We are used to thinking that death is always a tragedy. But some are ready to absolutely honestly admit that when someone from their relatives passed away, it became easier for them. Someone felt relief, someone was pacified, someone was liberated... Yes, it happens, it's just not customary to talk about it.
Really, to tell such a truth means to admit your heartlessness? No! Sometimes you can and even need to admit it!
"If I hadn't loved, I would not have suffered with her for such a long time."
Here is Anton's story. He is 58 years old and buried his wife a year ago. For seven years, a man has been caring for a woman suffering from dementia. At first, Olga (Anton's wife) asked him for forgiveness, for the fact that so many worries now fell on him. Then her memory disappeared, but Anton did not take offense at his wife for the fact that she stopped recognizing him. It got harder and harder, and Anton even had to hire a nurse. And, even when Olga called her sister and said that her husband had brought another woman into the house, he was not offended by her.
When Olga died, Anton felt relief, and still there was a feeling of guilt. He says that in the last year he began to want his wife to die as soon as possible. And now a similar thought haunts him. Anton does not understand how he really treated his wife. If he did not love her, he would not have suffered with her for such a long time. And if he did, would he wish her death?
Psychologists say there is no contradiction in this. A person's suffering is a double pain, one of a sick person, the other of those who are with him in his last years / days of life. And the inevitable is the desire to quickly get rid of this pain.
Why reproach yourself if until recently you were close to your loved one? You did your best. There is also the phenomenon of pre-grief. When a person is dying, but alive, and his loved ones are already experiencing the pain of loss. At one point, there is some kind of indignation: well, when already? There is no shame in such thoughts, these are completely normal experiences when the suffering lasts for a long time. Do not blame yourself for this!
It became good and free
The liberation that comes after the death of a loved one is getting rid of negative relationships with the departed. Anya understood this when her mother died. In her family, her mother has always been the main one, she was early widowed and took care of children herself. The older sisters, realizing my mother's tough authoritarian nature, quickly jumped up in marriage and flew out of the nest. And her mother made Anya the “main child,” whom she was not going to let go of. Anya felt that her mother expected a lot from her, felt responsible for her mother's mood. But she didn't have a life of her own. She only fulfilled the requirements of her mother. For example, I always wore dresses and heels to look like a “real woman”.

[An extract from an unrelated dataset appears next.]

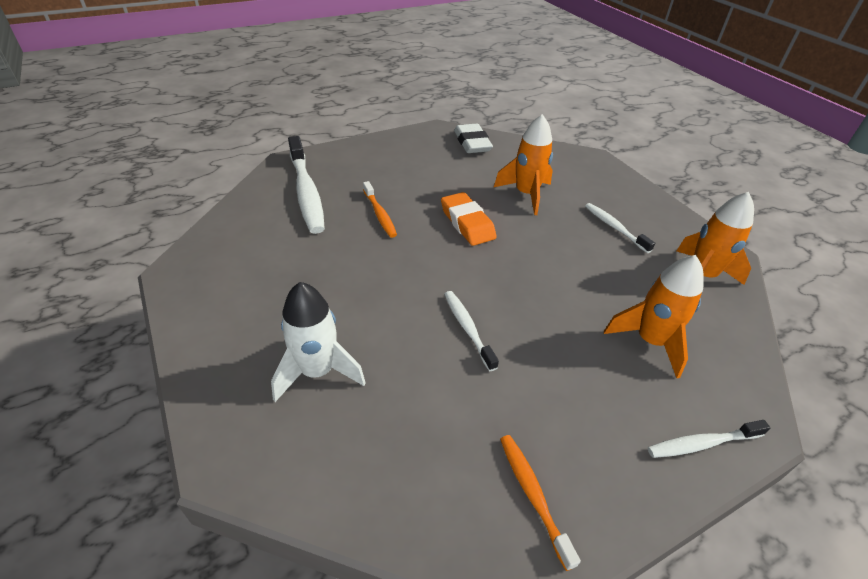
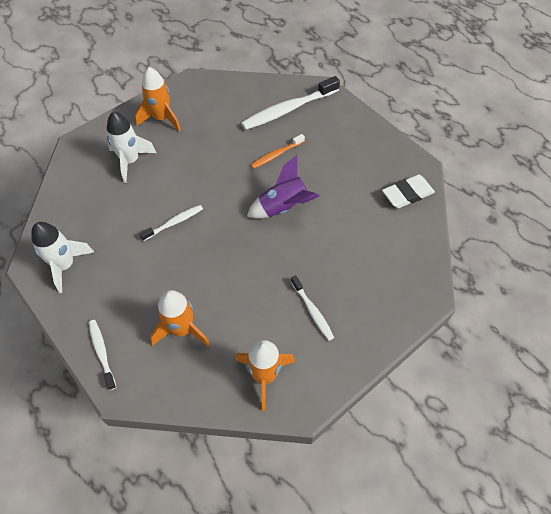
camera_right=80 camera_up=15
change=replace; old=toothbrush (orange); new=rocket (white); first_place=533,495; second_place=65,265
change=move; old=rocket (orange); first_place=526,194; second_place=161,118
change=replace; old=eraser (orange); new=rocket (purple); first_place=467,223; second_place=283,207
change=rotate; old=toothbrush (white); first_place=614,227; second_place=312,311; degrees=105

Anya was already 28 years old when a former classmate offered her to rent an apartment together. And Anya agreed, moved out from her mother. And my mother died after 2 years. Then Anya began to feel a sense of responsibility for the death of a loved one, blame herself for leaving her mother alone, that she was not with her until the last. And then she suddenly felt relieved. She no longer needs to worry about whether her mother will like her words and actions or not, she does not need to wear heels and dresses. It became good and free.
Now Anya was able to become herself. Some time after the death of her mother, she married a good man, gave birth to a daughter. The husband was the first person to whom Anya was able to tell about her difficult relationship with her mother and about her strange feelings after her death.
The first thought in her head was: "Well, finally!"
And here is the story of forty-year-old Katya. She lived with Mikhail for only 2 years, and, already being pregnant with his son, decided to divorce. Mikhail drank too often and too much, was an alcoholic, and each of his breakdowns after the set was even more terrible and terrible. The couple broke up, but Katya loved Mikhail so much! They talked a lot on the phone, the woman helped him with money, sometimes pulled him out of the police. And then the man became little alcohol, and he became addicted to drugs. Katya went through a lot of grief, so when they called her and said that her ex-husband had committed suicide, the first thought in her head was: “Well, finally!”.
It was not even a relief, but a release. You no longer need to listen to complete nonsense on the phone at night, no need to cover your husband in front of his poor mother, saying that her son is on a business trip, you no longer need to give him money, pull him out of the police or take him out of narcology. And you no longer need to be afraid that someday the father will remember his son and come... Now it is easier for Vika to live, but she thinks about why she could not save her ex-husband.
Psychologists say that after the loss of a loved one, a wide range of emotions and a lot of thoughts can appear, including those described above. And they recommend not to understand these very thoughts, and not to analyze them at first. Understanding will come a little later.
Sometimes the death of a loved one really brings relief. Do not be afraid of your feelings, just accept them, and do not blame yourself for anything! If you have emotions and thoughts that seem somehow wrong, no one has the right to blame you for them!